Besides, the people back home would be disappointed if they didn’t put on a show, and so they did. So she would have to find a car wash before she could get so close to town that some neighbor might see her in a dusty old automobile and conclude that things weren’t nearly as swell up north as they had been claiming. If she did not find a car wash, it would be all over North Rome before she turned onto Gibbon Street to greet her mother and nieces, who, at that very moment, were praying she was running late because they weren’t finished waxing the floors and shining the windows with old pages of the
Rome News Tribune
, hadn’t smoothed out the chenille blankets with the cotton-ball fringe in the guest bedroom, the corn bread hadn’t risen yet, the African violets needed watering, and what if she pulled up just now?

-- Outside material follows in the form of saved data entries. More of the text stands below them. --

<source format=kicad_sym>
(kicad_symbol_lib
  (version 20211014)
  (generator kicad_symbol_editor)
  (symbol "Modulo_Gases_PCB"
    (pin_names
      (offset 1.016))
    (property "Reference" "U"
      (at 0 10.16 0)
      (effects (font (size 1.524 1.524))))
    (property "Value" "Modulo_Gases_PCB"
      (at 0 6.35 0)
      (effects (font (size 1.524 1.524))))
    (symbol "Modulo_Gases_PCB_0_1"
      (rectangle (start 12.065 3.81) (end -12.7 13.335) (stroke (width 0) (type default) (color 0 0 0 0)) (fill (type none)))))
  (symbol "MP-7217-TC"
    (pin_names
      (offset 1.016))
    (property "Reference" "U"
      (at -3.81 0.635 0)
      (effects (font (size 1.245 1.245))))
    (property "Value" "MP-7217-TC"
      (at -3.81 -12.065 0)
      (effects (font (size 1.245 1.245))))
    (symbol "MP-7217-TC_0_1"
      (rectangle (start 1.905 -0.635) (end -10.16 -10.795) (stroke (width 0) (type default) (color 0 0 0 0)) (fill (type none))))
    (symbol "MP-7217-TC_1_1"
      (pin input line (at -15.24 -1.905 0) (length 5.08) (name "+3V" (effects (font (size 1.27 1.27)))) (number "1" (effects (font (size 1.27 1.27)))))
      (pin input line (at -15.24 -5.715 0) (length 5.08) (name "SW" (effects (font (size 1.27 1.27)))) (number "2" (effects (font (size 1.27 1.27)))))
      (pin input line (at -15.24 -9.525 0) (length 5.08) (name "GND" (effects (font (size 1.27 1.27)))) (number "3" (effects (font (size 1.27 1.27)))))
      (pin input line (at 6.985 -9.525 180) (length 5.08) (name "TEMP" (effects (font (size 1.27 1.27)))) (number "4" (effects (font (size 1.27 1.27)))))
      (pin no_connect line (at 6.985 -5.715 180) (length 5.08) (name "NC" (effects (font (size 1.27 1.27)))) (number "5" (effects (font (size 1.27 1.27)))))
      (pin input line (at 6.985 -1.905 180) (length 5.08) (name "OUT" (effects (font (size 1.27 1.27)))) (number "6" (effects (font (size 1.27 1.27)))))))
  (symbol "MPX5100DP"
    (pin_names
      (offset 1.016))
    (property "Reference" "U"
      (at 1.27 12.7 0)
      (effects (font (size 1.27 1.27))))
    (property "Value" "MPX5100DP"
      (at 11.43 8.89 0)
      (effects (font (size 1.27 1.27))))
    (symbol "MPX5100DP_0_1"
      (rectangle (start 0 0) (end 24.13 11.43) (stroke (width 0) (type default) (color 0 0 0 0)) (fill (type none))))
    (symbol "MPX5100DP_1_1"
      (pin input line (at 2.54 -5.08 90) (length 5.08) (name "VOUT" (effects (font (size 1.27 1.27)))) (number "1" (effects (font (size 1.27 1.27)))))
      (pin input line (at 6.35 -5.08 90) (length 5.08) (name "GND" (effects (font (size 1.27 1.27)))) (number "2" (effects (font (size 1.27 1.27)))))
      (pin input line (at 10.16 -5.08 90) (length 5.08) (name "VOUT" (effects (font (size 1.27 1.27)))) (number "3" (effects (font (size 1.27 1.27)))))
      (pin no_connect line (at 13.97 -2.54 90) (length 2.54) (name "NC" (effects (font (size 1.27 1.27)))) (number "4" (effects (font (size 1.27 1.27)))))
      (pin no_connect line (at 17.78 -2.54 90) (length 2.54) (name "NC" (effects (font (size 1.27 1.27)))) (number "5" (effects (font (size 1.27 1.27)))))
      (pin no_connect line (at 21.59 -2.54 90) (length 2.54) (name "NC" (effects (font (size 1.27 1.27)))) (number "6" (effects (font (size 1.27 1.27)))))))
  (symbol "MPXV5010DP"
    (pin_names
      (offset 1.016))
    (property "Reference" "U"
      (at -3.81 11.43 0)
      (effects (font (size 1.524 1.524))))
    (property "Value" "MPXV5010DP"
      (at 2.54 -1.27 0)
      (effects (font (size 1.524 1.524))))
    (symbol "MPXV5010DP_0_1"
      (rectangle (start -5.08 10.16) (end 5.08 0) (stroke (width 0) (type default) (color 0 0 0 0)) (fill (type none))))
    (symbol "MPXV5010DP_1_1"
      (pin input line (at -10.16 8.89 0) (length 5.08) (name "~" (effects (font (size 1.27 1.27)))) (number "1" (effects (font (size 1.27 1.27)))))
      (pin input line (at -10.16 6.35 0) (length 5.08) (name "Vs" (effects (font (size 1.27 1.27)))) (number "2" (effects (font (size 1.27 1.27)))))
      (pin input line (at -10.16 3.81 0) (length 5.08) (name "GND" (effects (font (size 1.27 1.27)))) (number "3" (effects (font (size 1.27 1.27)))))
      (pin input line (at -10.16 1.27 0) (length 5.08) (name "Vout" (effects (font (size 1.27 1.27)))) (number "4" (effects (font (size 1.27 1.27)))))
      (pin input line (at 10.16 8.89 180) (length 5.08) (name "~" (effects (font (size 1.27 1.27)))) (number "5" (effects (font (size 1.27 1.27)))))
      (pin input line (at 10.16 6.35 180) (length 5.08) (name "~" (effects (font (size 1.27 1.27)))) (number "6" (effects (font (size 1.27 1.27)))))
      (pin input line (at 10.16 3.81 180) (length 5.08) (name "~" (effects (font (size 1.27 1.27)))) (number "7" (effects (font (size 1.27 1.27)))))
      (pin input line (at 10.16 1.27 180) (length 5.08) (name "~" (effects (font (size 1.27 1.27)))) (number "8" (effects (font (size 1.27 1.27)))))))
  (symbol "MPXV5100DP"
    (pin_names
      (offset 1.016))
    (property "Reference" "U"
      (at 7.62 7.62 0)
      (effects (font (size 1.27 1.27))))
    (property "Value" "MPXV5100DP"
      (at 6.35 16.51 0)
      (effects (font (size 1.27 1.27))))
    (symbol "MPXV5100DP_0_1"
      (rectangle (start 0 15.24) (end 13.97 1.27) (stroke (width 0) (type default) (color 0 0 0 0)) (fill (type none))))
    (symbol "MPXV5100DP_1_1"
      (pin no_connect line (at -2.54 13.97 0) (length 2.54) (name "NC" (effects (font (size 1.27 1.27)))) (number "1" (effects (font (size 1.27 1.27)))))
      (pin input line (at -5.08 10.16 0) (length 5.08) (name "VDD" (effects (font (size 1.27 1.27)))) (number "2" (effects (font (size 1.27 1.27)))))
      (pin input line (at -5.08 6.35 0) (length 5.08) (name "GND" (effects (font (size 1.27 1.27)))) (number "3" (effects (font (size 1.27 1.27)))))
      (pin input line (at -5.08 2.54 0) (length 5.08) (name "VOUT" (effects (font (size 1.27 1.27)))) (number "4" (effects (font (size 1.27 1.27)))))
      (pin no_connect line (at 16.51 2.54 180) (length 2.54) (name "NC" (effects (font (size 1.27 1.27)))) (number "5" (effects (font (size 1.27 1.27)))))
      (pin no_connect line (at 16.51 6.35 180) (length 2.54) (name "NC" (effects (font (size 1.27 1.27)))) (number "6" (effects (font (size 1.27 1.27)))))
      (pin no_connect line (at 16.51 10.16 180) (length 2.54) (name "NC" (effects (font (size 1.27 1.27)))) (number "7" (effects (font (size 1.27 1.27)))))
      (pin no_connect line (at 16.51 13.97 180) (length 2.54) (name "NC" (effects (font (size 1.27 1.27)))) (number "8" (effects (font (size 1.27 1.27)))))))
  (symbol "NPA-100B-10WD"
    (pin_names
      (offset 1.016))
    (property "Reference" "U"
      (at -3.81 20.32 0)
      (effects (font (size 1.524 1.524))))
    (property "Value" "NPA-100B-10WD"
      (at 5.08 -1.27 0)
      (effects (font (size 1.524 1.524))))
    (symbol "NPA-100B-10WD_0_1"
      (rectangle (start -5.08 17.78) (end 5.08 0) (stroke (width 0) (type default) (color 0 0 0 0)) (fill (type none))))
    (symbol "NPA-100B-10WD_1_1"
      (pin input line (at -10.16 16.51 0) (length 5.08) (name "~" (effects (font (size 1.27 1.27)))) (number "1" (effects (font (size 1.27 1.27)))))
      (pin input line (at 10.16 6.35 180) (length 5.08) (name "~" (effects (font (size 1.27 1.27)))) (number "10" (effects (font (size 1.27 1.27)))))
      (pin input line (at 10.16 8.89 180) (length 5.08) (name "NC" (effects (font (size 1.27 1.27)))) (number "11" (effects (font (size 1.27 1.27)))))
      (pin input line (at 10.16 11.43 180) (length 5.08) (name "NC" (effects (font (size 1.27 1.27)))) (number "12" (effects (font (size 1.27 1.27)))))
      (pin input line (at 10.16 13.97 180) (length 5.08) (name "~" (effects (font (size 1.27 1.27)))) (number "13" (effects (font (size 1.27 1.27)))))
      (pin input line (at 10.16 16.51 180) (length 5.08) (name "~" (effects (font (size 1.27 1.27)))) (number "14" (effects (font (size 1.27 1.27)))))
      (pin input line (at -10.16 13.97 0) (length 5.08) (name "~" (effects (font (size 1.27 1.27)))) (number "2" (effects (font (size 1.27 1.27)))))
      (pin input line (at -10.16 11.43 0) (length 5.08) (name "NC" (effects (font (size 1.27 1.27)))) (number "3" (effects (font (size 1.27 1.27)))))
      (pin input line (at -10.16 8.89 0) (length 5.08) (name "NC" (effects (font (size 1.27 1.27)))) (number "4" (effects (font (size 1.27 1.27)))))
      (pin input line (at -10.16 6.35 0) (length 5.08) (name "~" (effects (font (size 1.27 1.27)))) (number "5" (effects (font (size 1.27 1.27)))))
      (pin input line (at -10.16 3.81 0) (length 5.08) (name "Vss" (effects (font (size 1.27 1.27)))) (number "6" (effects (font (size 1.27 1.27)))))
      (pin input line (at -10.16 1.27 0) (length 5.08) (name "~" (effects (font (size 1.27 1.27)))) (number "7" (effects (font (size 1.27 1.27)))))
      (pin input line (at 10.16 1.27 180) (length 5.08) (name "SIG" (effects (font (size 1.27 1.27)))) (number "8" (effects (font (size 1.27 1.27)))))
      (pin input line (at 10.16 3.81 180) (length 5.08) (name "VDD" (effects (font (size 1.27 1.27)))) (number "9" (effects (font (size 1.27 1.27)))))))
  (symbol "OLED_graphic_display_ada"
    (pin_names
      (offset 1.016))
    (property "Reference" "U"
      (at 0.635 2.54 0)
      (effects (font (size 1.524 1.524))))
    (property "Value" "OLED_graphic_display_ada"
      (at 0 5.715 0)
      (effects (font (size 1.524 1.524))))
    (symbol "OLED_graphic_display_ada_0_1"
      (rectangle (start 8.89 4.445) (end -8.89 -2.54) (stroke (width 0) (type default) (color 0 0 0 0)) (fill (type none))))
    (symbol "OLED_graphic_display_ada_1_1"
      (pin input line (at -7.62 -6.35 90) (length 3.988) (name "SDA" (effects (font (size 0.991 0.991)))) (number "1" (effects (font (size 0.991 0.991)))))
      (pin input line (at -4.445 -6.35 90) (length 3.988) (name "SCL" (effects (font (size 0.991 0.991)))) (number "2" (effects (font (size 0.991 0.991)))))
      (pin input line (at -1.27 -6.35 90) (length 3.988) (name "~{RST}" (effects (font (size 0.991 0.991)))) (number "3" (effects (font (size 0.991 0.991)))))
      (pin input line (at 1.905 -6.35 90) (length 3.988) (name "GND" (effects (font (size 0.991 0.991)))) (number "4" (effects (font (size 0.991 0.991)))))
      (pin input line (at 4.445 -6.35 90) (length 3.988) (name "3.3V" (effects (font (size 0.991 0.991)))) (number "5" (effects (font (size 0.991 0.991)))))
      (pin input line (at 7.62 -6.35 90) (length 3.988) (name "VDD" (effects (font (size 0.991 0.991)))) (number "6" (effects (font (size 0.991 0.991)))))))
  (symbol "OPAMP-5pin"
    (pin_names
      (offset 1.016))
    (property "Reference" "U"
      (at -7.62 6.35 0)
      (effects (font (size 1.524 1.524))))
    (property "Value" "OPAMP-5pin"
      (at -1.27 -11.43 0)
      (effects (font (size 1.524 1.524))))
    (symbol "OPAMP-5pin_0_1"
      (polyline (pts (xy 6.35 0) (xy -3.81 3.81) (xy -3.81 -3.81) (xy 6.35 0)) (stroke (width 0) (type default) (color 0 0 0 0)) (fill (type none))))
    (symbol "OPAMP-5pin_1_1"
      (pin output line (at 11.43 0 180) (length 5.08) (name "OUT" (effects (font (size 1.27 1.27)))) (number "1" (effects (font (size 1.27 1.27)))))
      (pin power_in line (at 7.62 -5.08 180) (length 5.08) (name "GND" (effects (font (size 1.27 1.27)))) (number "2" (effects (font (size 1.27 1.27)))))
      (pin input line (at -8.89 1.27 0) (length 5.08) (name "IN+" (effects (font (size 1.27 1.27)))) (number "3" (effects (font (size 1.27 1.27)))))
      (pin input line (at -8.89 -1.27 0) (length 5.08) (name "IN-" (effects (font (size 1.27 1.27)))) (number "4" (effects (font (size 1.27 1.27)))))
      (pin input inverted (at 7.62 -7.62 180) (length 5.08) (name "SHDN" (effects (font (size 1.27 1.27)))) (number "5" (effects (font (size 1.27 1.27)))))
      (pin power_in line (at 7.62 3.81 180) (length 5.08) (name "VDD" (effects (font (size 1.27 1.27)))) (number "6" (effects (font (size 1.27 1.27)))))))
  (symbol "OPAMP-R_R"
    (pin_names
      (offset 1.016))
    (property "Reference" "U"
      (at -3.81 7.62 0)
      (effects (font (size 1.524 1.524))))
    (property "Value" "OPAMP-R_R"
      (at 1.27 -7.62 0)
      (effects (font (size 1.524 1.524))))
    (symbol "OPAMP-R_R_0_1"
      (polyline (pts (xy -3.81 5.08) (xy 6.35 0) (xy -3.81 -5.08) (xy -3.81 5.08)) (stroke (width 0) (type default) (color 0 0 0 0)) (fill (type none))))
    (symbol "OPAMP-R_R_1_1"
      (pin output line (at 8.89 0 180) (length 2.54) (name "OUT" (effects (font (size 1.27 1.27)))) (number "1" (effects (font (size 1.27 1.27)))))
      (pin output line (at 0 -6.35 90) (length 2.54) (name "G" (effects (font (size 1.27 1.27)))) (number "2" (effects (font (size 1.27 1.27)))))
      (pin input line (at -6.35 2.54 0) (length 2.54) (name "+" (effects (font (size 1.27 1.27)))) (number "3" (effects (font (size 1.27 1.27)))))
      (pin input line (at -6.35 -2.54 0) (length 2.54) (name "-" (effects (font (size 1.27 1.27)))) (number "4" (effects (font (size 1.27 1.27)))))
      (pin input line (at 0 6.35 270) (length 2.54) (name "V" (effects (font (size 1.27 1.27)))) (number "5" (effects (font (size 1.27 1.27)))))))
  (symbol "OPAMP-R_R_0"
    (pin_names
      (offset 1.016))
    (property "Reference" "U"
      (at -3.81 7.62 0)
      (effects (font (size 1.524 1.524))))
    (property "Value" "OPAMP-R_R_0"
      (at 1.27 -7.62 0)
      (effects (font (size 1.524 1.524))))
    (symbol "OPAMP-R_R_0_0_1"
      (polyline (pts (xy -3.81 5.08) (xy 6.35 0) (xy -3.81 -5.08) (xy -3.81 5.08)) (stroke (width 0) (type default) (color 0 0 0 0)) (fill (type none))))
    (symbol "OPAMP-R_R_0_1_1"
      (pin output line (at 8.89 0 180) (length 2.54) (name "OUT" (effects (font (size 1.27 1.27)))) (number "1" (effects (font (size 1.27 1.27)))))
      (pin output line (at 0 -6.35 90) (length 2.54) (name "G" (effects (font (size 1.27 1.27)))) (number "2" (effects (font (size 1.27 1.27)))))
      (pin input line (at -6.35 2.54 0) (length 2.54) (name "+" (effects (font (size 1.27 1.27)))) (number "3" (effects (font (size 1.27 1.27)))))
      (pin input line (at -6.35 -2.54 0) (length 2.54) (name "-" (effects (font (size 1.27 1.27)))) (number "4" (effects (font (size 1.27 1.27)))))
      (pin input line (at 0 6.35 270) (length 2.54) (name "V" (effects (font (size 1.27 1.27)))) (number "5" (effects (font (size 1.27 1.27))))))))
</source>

My mother delayed her arrival and the moment she would see her own beloved mother to stop in Cartersville to get the Pontiac washed and polished. That was the most important thing, after all. She had driven to Rome before, but it was in a Chevrolet, a used one at that. She had not long before started a new job teaching school, bought herself a row house in an all-white block in Northwest Washington, and now had this new car. But it wouldn’t mean as much unless the people back home could see the manifestation of all this for themselves.

“We wanted to arrive in the daytime so people would come out looking at us,” my mother remembered of the trip she made with her sister. “We tooted the horn, and Mother came out. I don’t know why we went to Rome. To show off the car, I guess.”

The car, with its precious Washington, D.C., license plates, would cause a commotion, like a UFO from another planet, which is just what she wanted, and all the little children would look at that shiny,
chrome-plated car and inspect the tags and ask, “What is a ‘District of Columbia’?”

At holidays and in summer, the migrants came home. They would leave a trail of Cadillac dust on Highway 61 in the Delta or along Route 1 through the Carolinas and Georgia. They had prepared all year for this moment of glory, and there were times when in some church parking lots in Grenada or Greenville, there were more Illinois license plates than those from Mississippi.

They had gone off to a new world but were still tied to the other. Over time, the language of geographic origin began to change; the ancestral home no longer the distant Africa of unknown forebears but the more immediate South of uncles and grandparents, where the culture they carried inside them was pure and familiar.

The homesick migrants loaded up their sleepy children in the dark hours of the morning for the long drive to the mother country when there was a death in the family or a loved one needing tending or just to show off how well they were making out up north. When they saw the cold airs of the New World seeping into their northern-bred children, they sent them south for the summer so the children would know where they came from. The migrants warned their children to be on their best behavior, especially when it came to the white people they might encounter.

But the children did not have the internalized deference of their southern cousins. They got into scrapes with the other children and couldn’t remember all the rules. One migrant’s son, Emmett Till, on a visit from Chicago to Mississippi in 1955, was killed for breaking protocol in some way that will probably never be known for sure, except that everyone agreed it involved something he had said to a white woman, which only served to remind those who left of the rightness of their decision and those who stayed how foolhardy it could be to forget for a moment where you were when you crossed into the very different country of the South.

Ida Mae did not go back often, not because she was afraid but because she had a family to tend to in Chicago. She went back for illnesses and funerals—when her mother, Miss Theenie, took ill and died, and years later, when her baby sister, Talma, got sick and died. Her husband,
George, went back only once—for the funeral of the brother who had raised him, Willie. And even then he did not stay the night; he left for Chicago right away.